Hi all, I manage a big network. Using Wireshark Inoted that I receive on my network card packets with a destination address not directed to my pc. In my network we have a lot of virtual servers managed with vmware. Could it be the reason of this traffic? Has anyone experience about this?

7 Replies 7

Hi,

If you are connected to a Cisco switch and no mirroring is configured then you should only recieve braoadcast and sometimes multicast packets on your PC's Network card.

ralphcarter
Level 1
Level 1

You are seeing broadcast/multicast traffic on your vlan. This is normal. You wont see any unicast traffic between other devices unless you run a SPAN on the source/destination.

Read up on Layer 2 switching and it will makes things a lot more clear as to how the switch and its ports operate.

CCIE 26175
www.techsnips.com

michael.leblanc
Level 4
Level 4

You might want to be more specific.

Are you referring to destination MAC addresses, destination IP addresses, both?
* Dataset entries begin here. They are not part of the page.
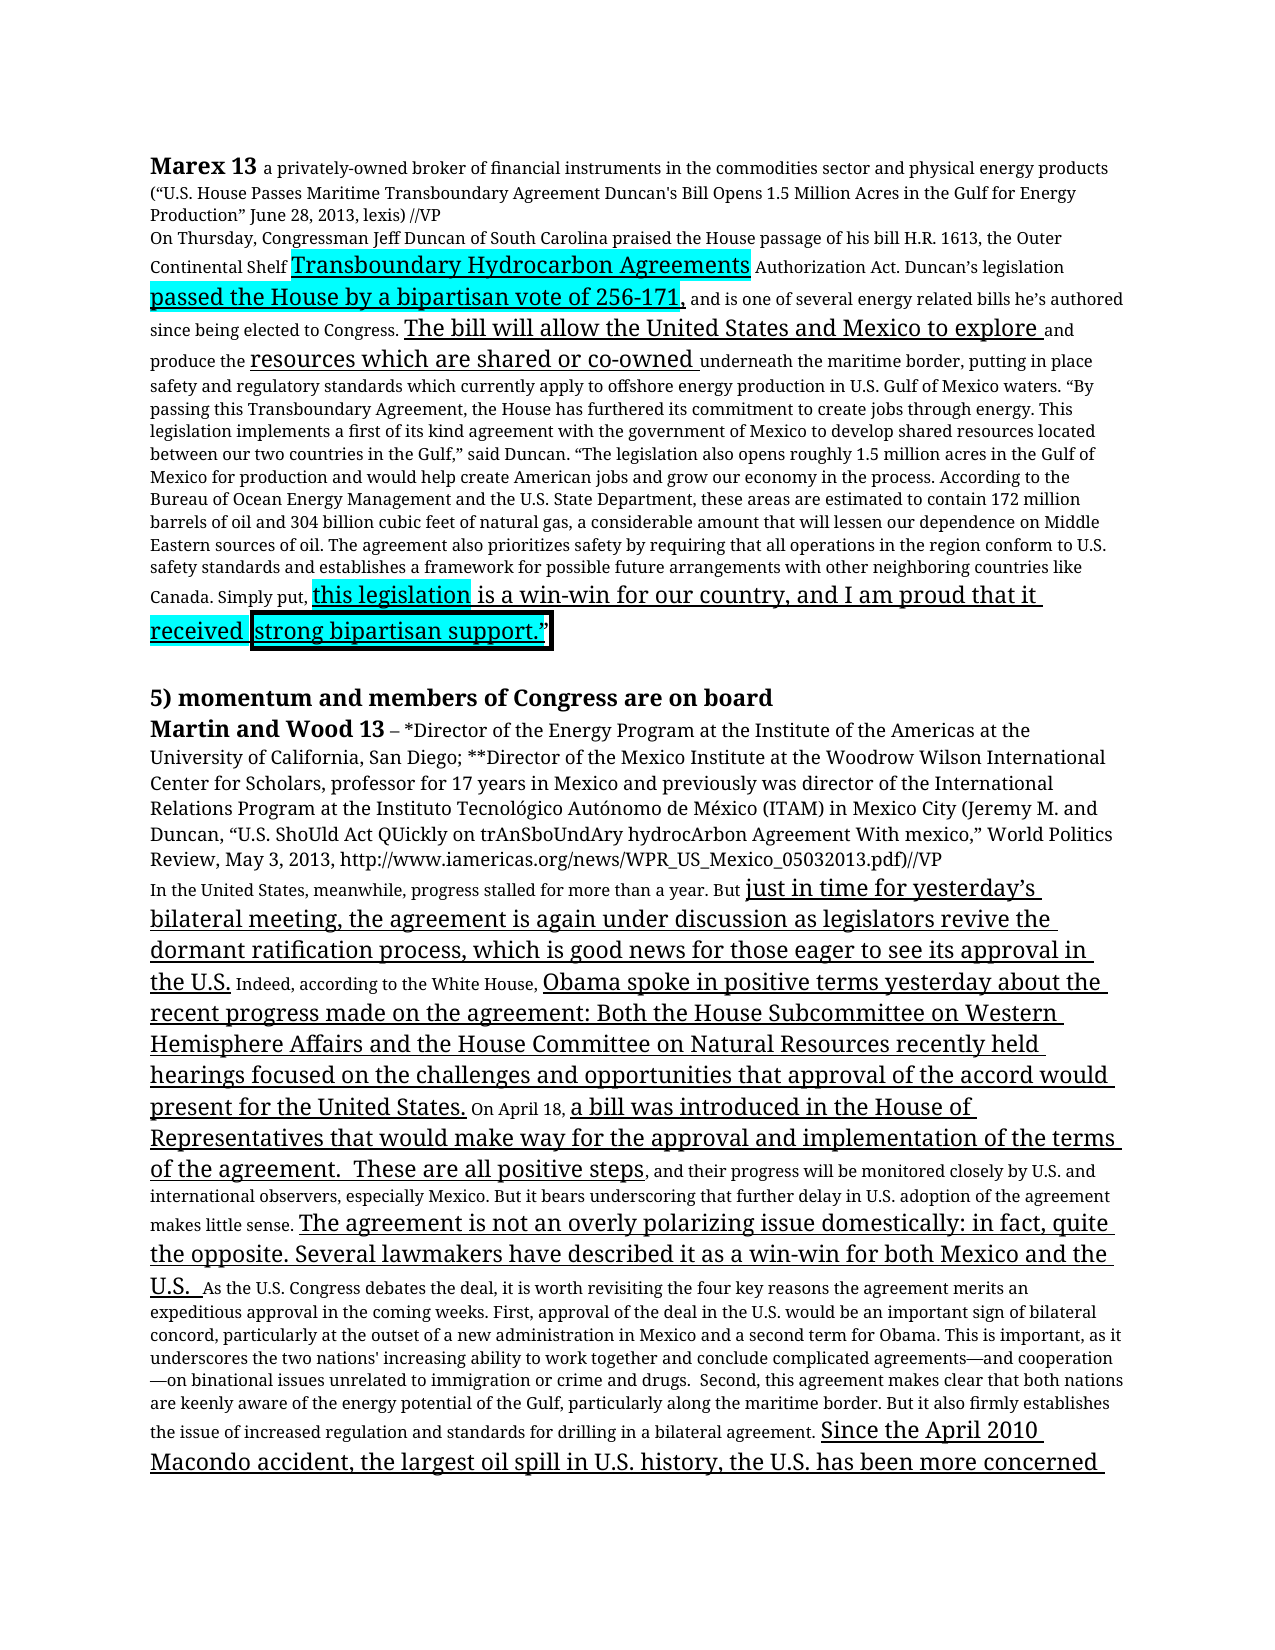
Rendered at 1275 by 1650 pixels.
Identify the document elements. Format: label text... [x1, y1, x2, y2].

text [150, 872, 1125, 1477]
text 5) momentum and members of Congress are on board [150, 682, 1125, 713]
text Martin and Wood 13 – *Director of the Energy Program at the Institute of the Americas at the University of California, San Diego; **Director of the Mexico Institute at the Woodrow Wilson International Center for Scholars, professor for 17 years in Mexico and previously was director of the International Relations Program at the Instituto Tecnológico Autónomo de México (ITAM) in Mexico City (Jeremy M. and Duncan, “U.S. ShoUld Act QUickly on trAnSboUndAry hydrocArbon Agreement With mexico,” World Politics Review, May 3, 2013, http://www.iamericas.org/news/WPR_US_Mexico_05032013.pdf)//VP [150, 713, 1125, 872]
text Marex 13 a privately-owned broker of financial instruments in the commodities sector and physical energy products (“U.S. House Passes Maritime Transboundary Agreement Duncan's Bill Opens 1.5 Million Acres in the Gulf for Energy Production” June 28, 2013, lexis) //VP [150, 150, 1125, 227]
text On Thursday, Congressman Jeff Duncan of South Carolina praised the House passage of his bill H.R. 1613, the Outer Continental Shelf Transboundary Hydrocarbon Agreements Authorization Act. Duncan’s legislation passed the House by a bipartisan vote of 256-171, and is one of several energy related bills he’s authored since being elected to Congress. The bill will allow the United States and Mexico to explore and produce the resources which are shared or co-owned underneath the maritime border, putting in place safety and regulatory standards which currently apply to offshore energy production in U.S. Gulf of Mexico waters. “By passing this Transboundary Agreement, the House has furthered its commitment to create jobs through energy. This legislation implements a first of its kind agreement with the government of Mexico to develop shared resources located between our two countries in the Gulf,” said Duncan. “The legislation also opens roughly 1.5 million acres in the Gulf of Mexico for production and would help create American jobs and grow our economy in the process. According to the Bureau of Ocean Energy Management and the U.S. State Department, these areas are estimated to contain 172 million barrels of oil and 304 billion cubic feet of natural gas, a considerable amount that will lessen our dependence on Middle Eastern sources of oil. The agreement also prioritizes safety by requiring that all operations in the region conform to U.S. safety standards and establishes a framework for possible future arrangements with other neighboring countries like Canada. Simply put, this legislation is a win-win for our country, and I am proud that it received strong bipartisan support.” [150, 227, 1125, 651]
An example would be beneficial.

It sounds like unicast flooding. This is normal on a network where you have asymetric paths and/or multiple switches in the same Layer-2 domain. Without redesigning the network it is impossible to get rid of, however it can be 'tuned' by changing the ARP & CAM timers to be similar.

I think this is one of the biggest reasons to deploy a structured Campus network, as with a properly structured LAN with VLAN's not spanning any Layer-2 switches you can completely eliminate this behaviour.

http://www.cisco.com/en/US/products/hw/switches/ps700/products_tech_note09186a00801d0808.shtml

HTH

Andy

Thanks for your answer. Yes, I meant unicast packets I receive but I'm not the right destination. I'll read document you indicated.

This is very common in campus networks. What happens is a host or a Layer-3 device has a valid ARP entry however the Layer-2 device that is forwarding the traffic does not have a CAM entry for the MAC so floods it to all ports in the VLAN (except the one it was received on).

In Layer-3 environments with asymetric paths (i.e. two distribution switches running HSRP down to an access-layer) both routers will legitimately forward traffic directly to hosts on a VLAN. If one of the distribution switches has an ARP entry but no coresponding CAM entry he will flood it to all ports in the VLAN. If only one uplink/downlink is configured for this then it's fine as long as there is only one access switch in the VLAN as the flooding is contained to one link, the access switch has the MAC device that the traffic is destined for and will have a CAM entry. If you have access switches cascaded then the flooding can continue in the access-layer until it reaches the switch where the host is.

Tuning the CAM & ARP timers to be similar in all Layer-2 & Layer-3 devices within the same broadcast domain can improve things, however the only solution to eliminating it is redesigning the network. Layer-3 to the edge is the most efficient, however a Layer-2 edge and a Layer-3 Distribution are good as long as you don't span VLANs between access switches.

HTH

Andy

hobbe
Level 7
Level 7

if the strange traffic is fx UDP then it could be that the traffic you are seeing is traffic for a server that does not respond. fx syslog and such.

if the server is quiet the switches does not know where the macaddress is since it have timed out from tha switches CAM table. The switches then sends the packets all over the broadcast zone.

I do not know if this helps.

but it might be something like that.